# Donation requested at home inspection?



## rudechuck (Jan 25, 2019)

Question: My wife filled out an application with a local dog rescue and they are sending out a volunteer to do a preliminary home inspection. We haven't yet requested to meet any dogs. The volunteer sent a reply email which stated:



> The next step in the adoption process is for me to come to your home to meet you.
> At the time of the visit the Rescue would greatly appreciate a donation.

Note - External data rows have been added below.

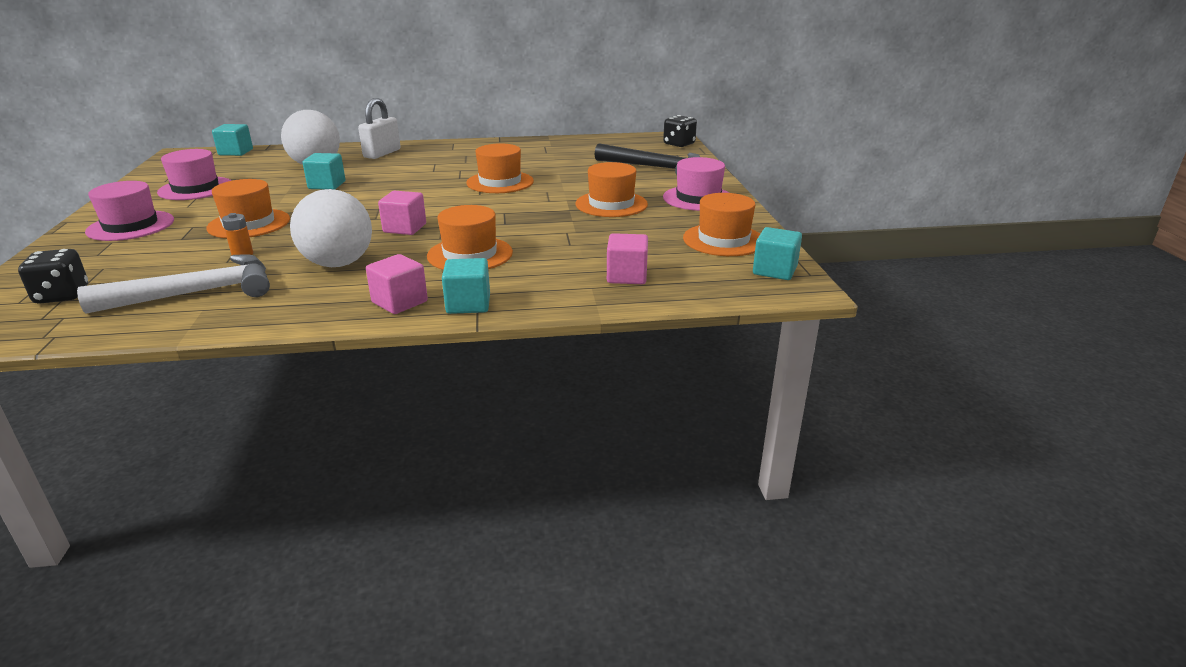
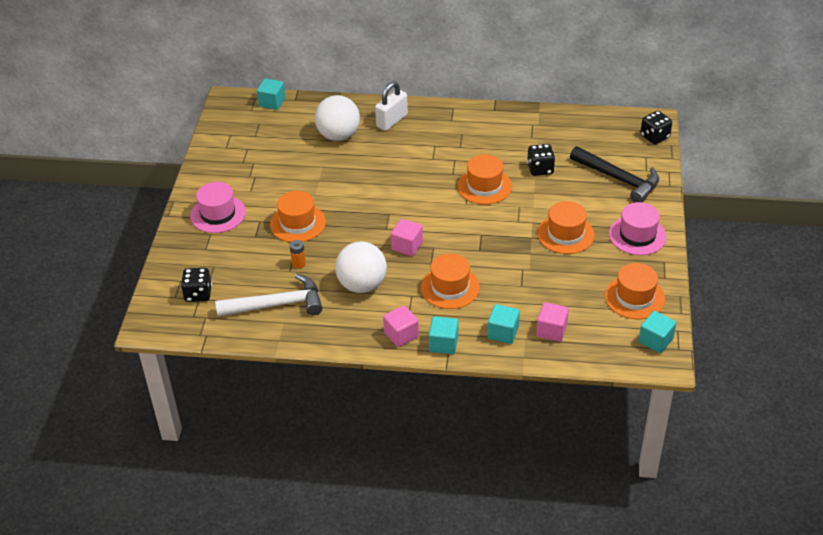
camera: 15 degrees right, 15 degrees up
(196, 188) = (251, 163): pink hat -> none
(327, 185) = (349, 172): turquoise cube -> turquoise cube (503, 333)
(563, 168) = (540, 169): none -> black dice

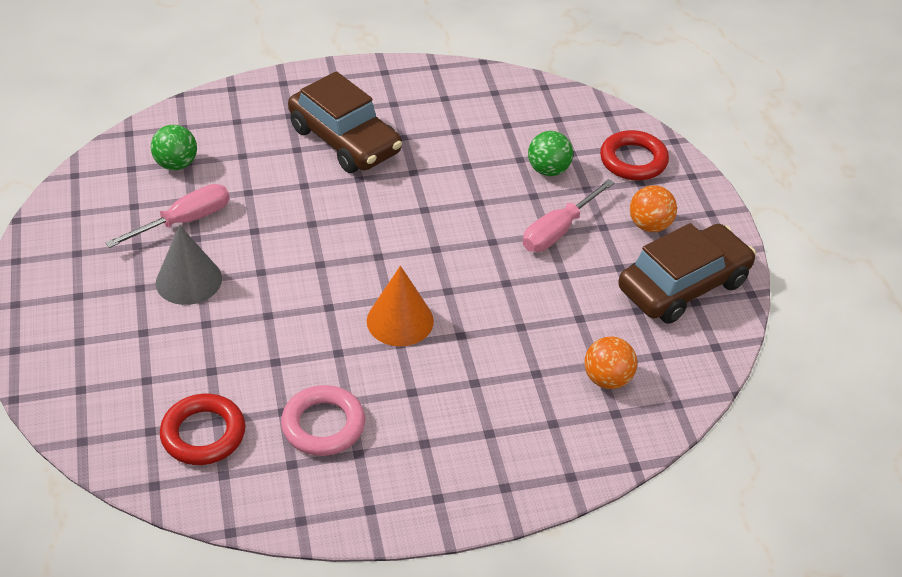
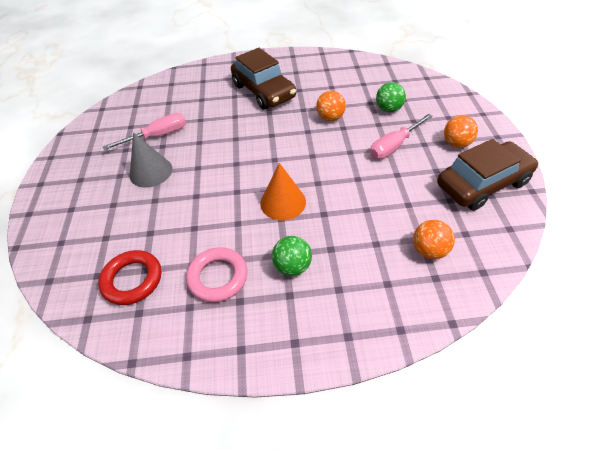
camera: 10 degrees right, 5 degrees up
(176, 164) = (162, 103): green ball -> green ball (292, 266)
(458, 186) = (330, 118): none -> orange ball
(633, 160) = (443, 104): red ring -> none

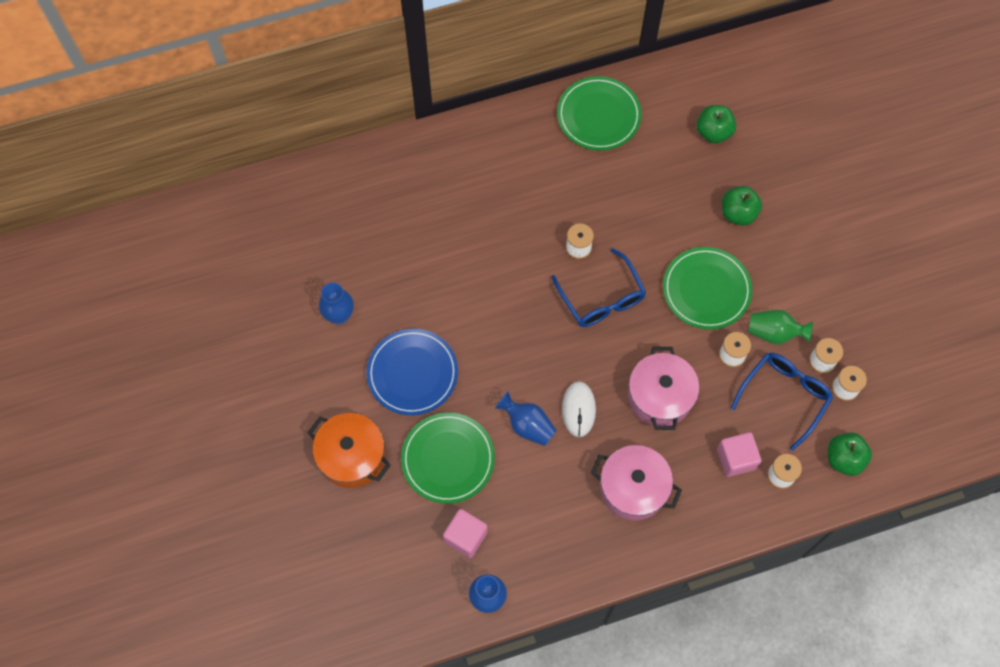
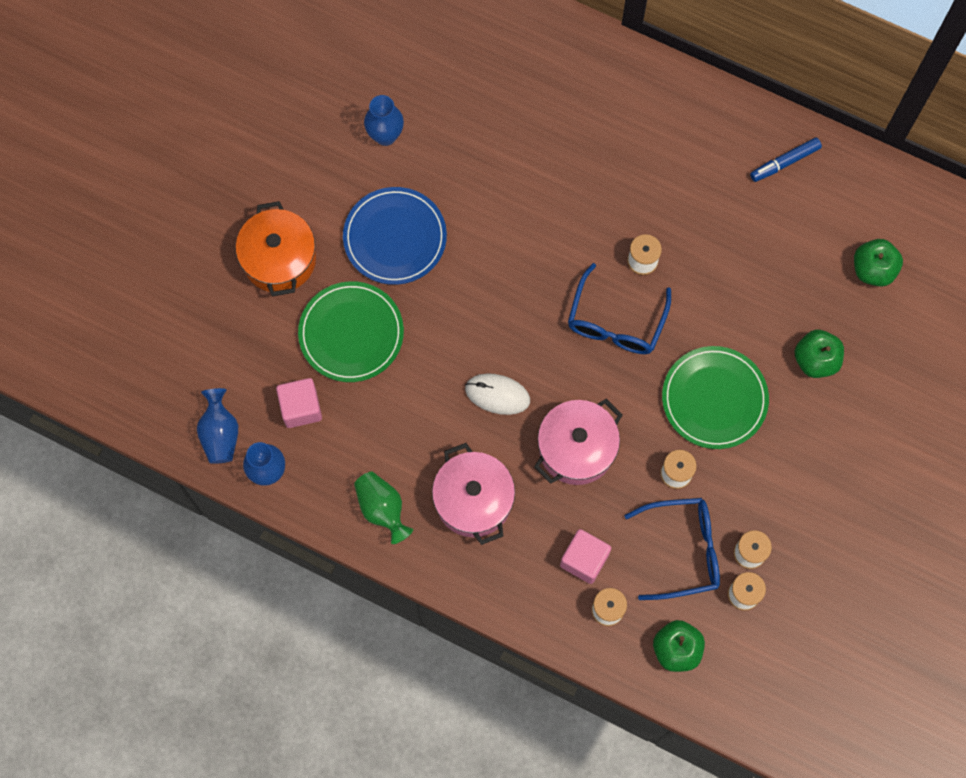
camera: 45 degrees right, 5 degrees up
(527, 425) = (442, 367): blue vase -> blue vase (220, 434)
(578, 409) = (497, 394): white mouse -> white mouse turned 60 degrees clockwise
(598, 115) = (784, 162): green plate -> blue marker
(774, 333) = (733, 490): green vase -> green vase (382, 509)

Is the request for donation customary? It kind of makes sense to me since they are taking the time to come out, with no guarantee of us adopting a dog. So, assuming this is kosher, how much of a donation would you think is adequate. Keep in mind we FULLY intend to adopt a dog from this rescue. 

All feedback welcome.

Thank you.


----------



## Canyx (Jul 1, 2011)

I don't think it's unusual for rescues to ask for donations pretty much whenever they can. However, they should also not be upset if they don't get any. And I would imagine the donation goes towards the rescue organization, not into the pockets of the volunteer. All that said, I think $10-20 is reasonable. But (and again, assuming the money goes TO the mission) a larger donation would be appreciated I'm sure.


----------



## rudechuck (Jan 25, 2019)

First, thank you for taking the time to reply. 

In all honesty, I feel a little stupid. After posting, I decided to check the rescue's website (which I hadn't before, since my wife was the one who initiated the process). It states right there in black and white, "At the time of the interview, we request a minimum $25 donation." I was thinking around $20, same as you, so $25 seems reasonable. 

My best friend, Roscoe, passed in July and I've been a little hesitant about adopting a new dog (as I always am after losing a friend), but I'm getting excited now. :whoo:


----------